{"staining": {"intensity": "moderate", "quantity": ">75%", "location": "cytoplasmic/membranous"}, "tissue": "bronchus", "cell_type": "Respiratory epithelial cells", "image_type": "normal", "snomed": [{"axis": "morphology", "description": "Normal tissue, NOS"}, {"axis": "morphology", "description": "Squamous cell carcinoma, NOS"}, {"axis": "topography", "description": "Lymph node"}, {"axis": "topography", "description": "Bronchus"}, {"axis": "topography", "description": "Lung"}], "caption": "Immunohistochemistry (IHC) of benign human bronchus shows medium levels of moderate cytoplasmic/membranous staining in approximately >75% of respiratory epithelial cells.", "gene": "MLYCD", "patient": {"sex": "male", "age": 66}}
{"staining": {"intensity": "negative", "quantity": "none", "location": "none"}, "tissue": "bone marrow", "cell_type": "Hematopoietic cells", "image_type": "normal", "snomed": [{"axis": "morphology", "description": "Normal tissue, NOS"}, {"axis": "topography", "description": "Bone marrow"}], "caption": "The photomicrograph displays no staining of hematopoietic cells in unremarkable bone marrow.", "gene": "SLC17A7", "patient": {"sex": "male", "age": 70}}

§

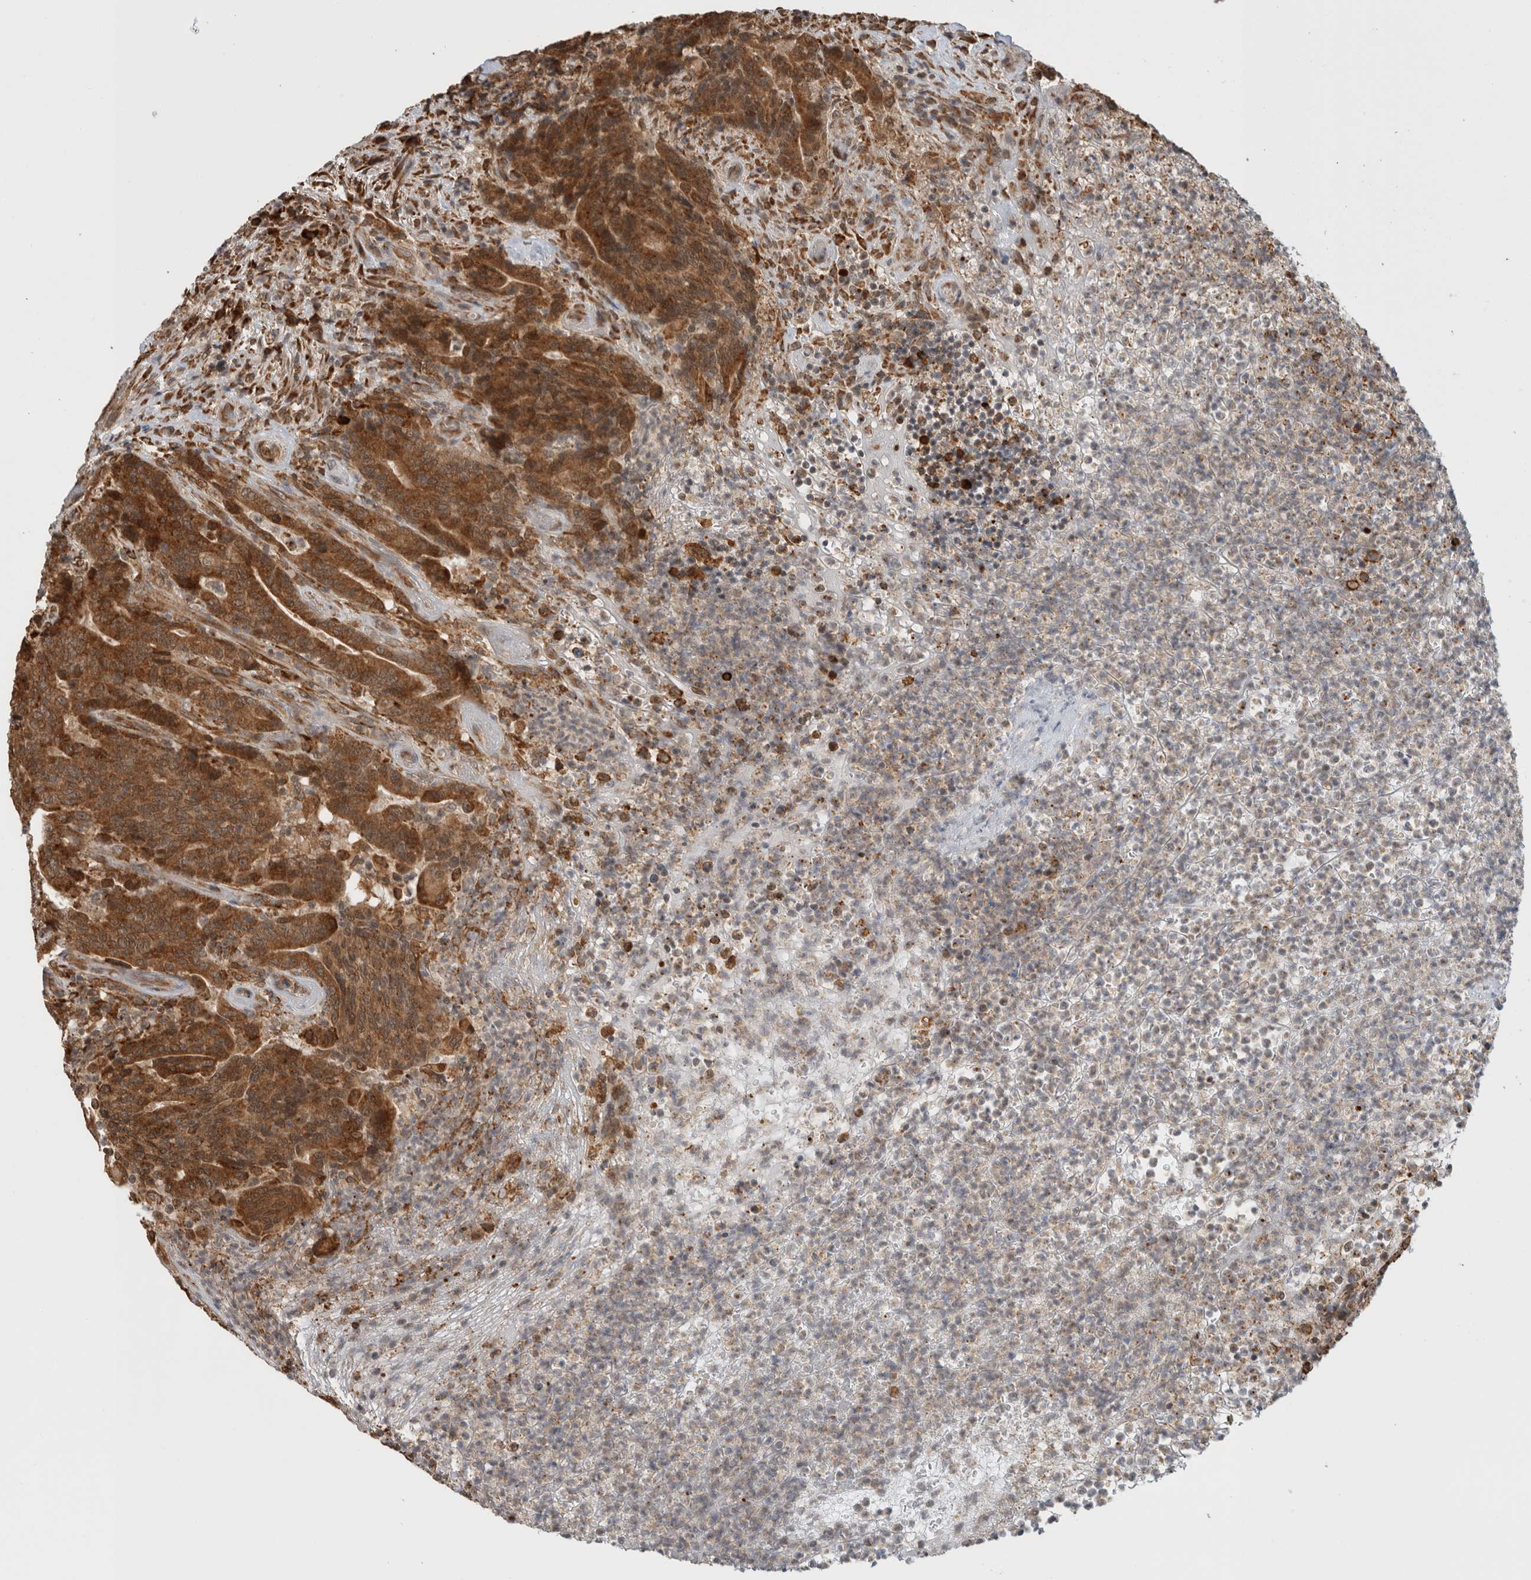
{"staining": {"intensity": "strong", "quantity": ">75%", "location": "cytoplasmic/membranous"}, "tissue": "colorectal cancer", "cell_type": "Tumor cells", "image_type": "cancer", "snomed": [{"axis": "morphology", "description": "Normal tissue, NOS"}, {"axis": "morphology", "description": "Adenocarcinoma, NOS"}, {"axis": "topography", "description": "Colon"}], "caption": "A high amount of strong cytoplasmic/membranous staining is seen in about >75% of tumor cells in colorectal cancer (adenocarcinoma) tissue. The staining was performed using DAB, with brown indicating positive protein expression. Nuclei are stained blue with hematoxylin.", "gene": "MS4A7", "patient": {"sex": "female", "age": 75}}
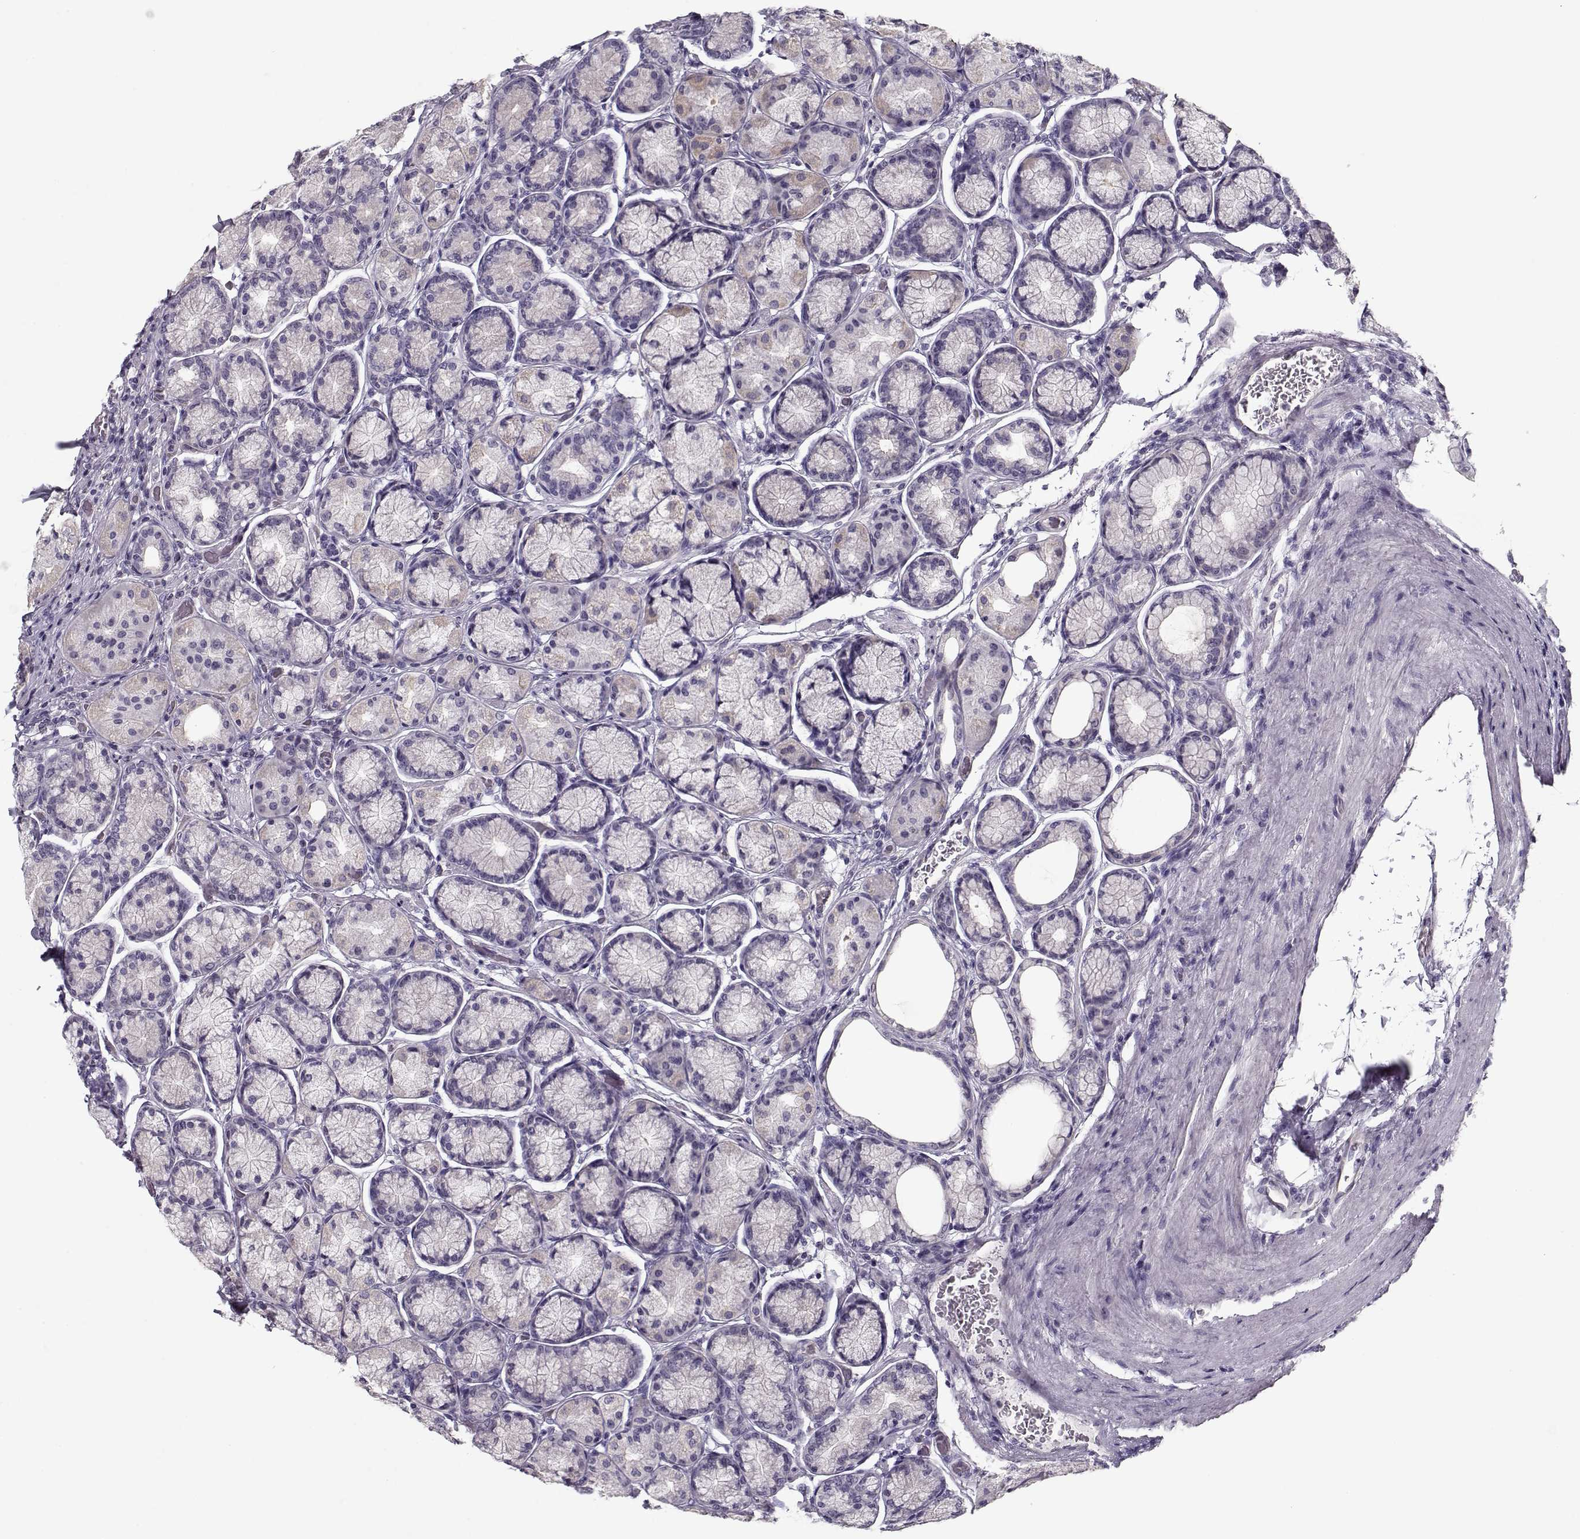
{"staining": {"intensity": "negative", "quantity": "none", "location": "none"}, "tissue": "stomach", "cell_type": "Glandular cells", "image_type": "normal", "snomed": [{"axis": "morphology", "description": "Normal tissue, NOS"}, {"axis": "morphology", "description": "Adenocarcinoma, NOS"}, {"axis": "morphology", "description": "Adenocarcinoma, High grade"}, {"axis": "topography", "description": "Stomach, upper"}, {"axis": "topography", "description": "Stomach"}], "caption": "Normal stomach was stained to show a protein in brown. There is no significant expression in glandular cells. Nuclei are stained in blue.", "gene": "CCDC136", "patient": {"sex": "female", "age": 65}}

§

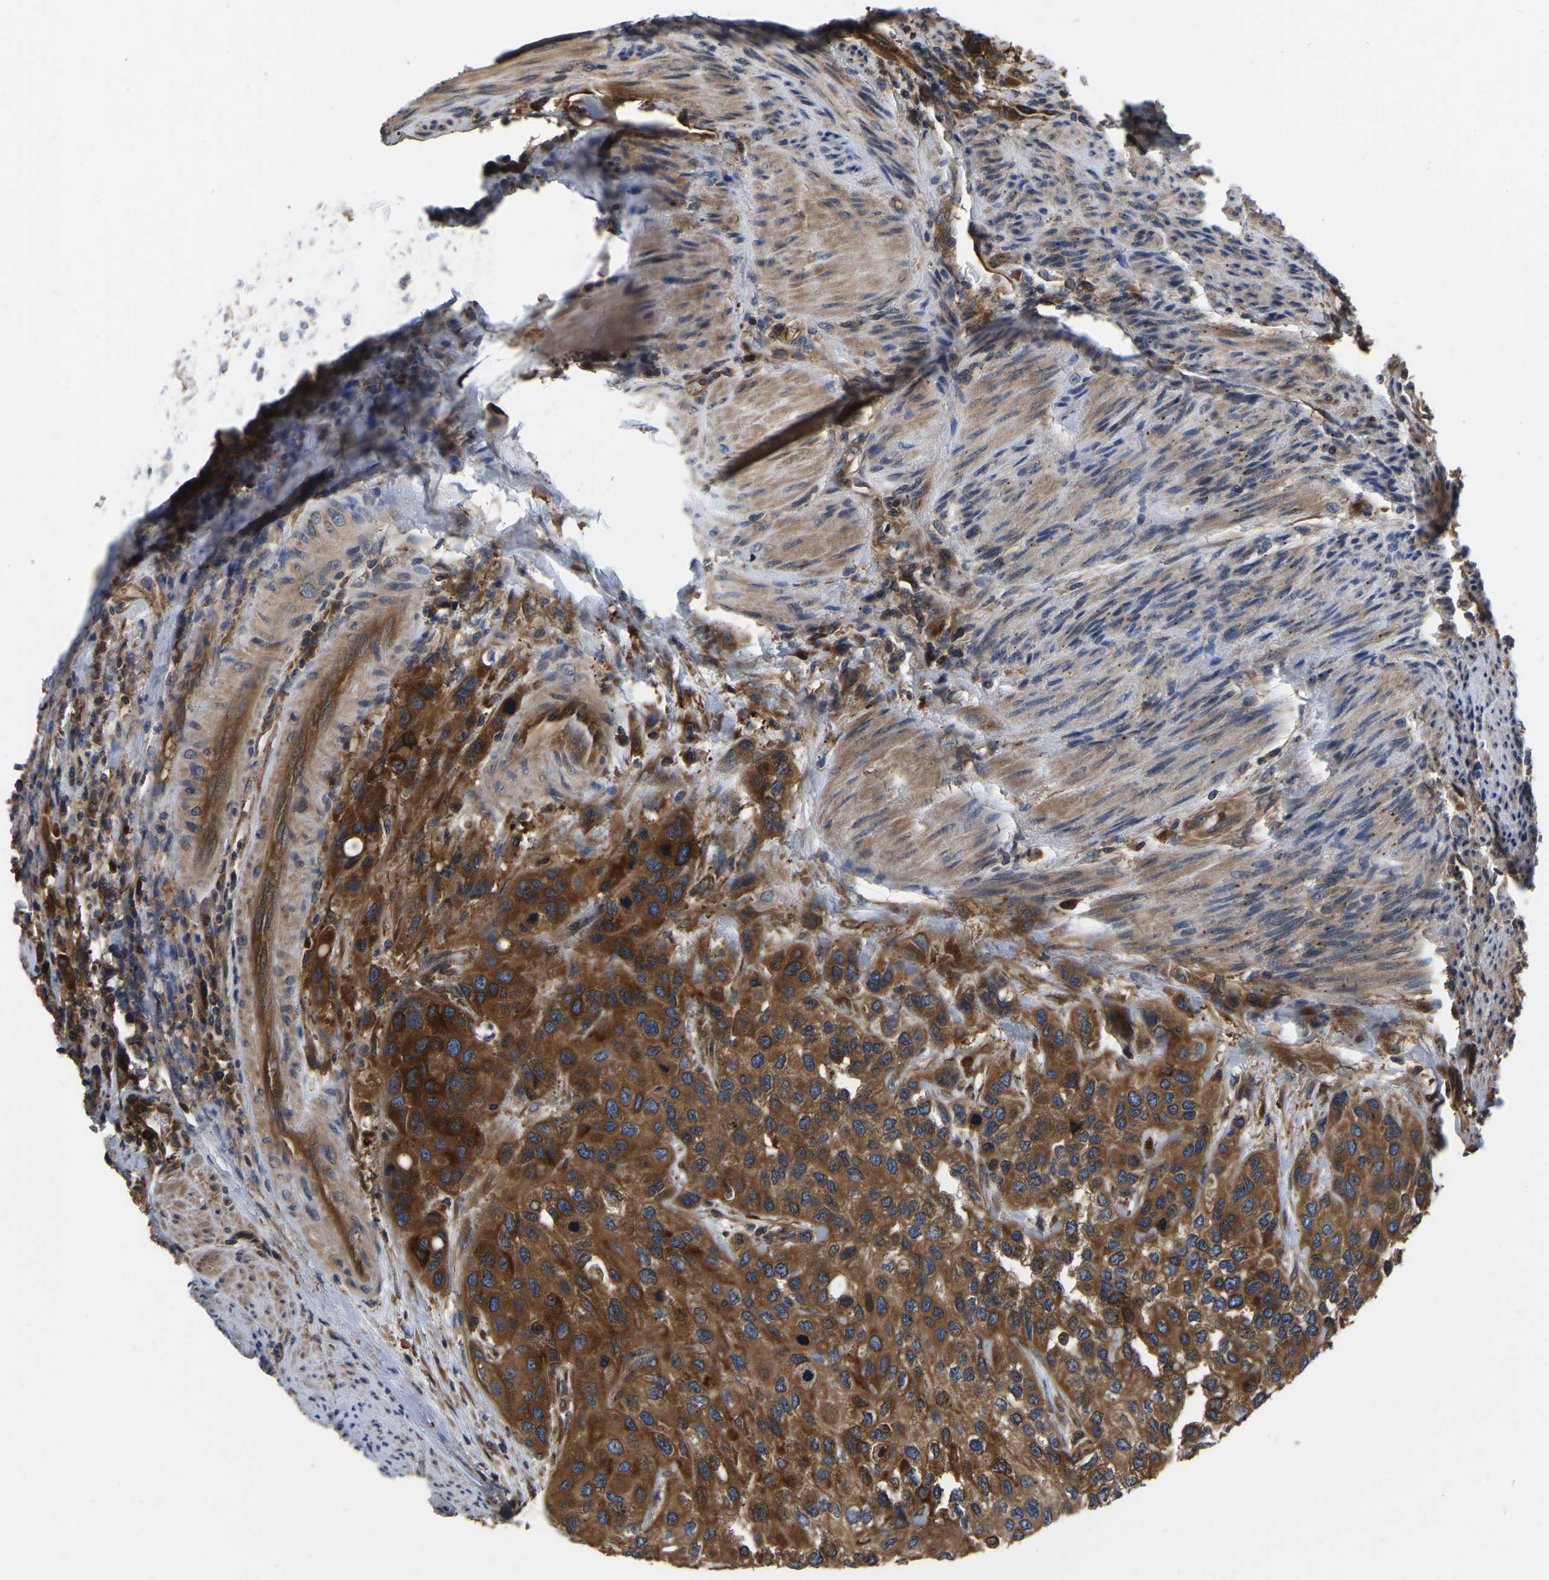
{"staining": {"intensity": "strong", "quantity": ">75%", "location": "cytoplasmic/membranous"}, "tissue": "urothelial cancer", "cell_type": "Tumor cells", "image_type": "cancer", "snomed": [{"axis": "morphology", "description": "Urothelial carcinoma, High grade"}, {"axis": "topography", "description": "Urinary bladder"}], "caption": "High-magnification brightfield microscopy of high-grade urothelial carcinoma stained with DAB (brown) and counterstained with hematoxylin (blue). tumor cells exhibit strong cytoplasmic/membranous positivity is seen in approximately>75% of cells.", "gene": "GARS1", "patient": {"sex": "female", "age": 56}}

§

WHAT YOU SHOULD DO: Go through the listing above and write out exactly the lines starting with the one holding "(IHC) of benign" and running through the one holding "photomicrograph displays no", ends included, and no others.

FINISHED TASK:
{"staining": {"intensity": "moderate", "quantity": ">75%", "location": "cytoplasmic/membranous"}, "tissue": "bronchus", "cell_type": "Respiratory epithelial cells", "image_type": "normal", "snomed": [{"axis": "morphology", "description": "Normal tissue, NOS"}, {"axis": "morphology", "description": "Squamous cell carcinoma, NOS"}, {"axis": "topography", "description": "Lymph node"}, {"axis": "topography", "description": "Bronchus"}, {"axis": "topography", "description": "Lung"}], "caption": "Immunohistochemistry (IHC) of benign human bronchus shows medium levels of moderate cytoplasmic/membranous staining in approximately >75% of respiratory epithelial cells.", "gene": "MLYCD", "patient": {"sex": "male", "age": 66}}
{"staining": {"intensity": "negative", "quantity": "none", "location": "none"}, "tissue": "bone marrow", "cell_type": "Hematopoietic cells", "image_type": "normal", "snomed": [{"axis": "morphology", "description": "Normal tissue, NOS"}, {"axis": "topography", "description": "Bone marrow"}], "caption": "The photomicrograph displays no staining of hematopoietic cells in unremarkable bone marrow.", "gene": "SLC17A7", "patient": {"sex": "male", "age": 70}}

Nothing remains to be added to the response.